◆ Instructions to follow ◆
Look for "d) Enter the" in the listing below, then copy exactly the line it appears in and all lines after it to the end, and nothing more.

◆ The data ◆
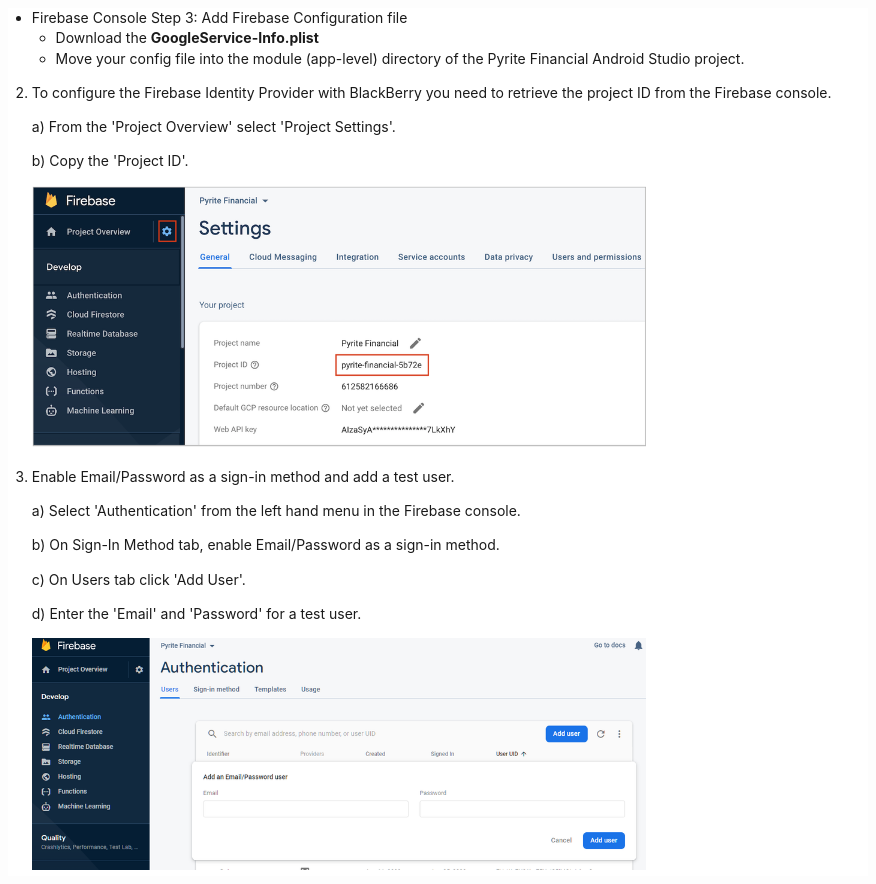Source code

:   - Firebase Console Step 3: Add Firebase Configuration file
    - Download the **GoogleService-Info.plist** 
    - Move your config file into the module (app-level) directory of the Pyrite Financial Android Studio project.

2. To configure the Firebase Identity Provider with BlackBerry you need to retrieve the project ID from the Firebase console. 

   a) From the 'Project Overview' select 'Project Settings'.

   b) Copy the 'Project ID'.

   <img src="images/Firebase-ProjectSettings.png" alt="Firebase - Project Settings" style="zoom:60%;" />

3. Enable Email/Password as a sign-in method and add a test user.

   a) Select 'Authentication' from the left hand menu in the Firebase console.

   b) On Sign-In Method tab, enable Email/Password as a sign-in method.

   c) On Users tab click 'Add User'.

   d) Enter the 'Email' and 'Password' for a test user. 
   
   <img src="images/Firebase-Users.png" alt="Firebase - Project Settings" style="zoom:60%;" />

◆ Result for this task ◆
   d) Enter the 'Email' and 'Password' for a test user. 
   
   <img src="images/Firebase-Users.png" alt="Firebase - Project Settings" style="zoom:60%;" />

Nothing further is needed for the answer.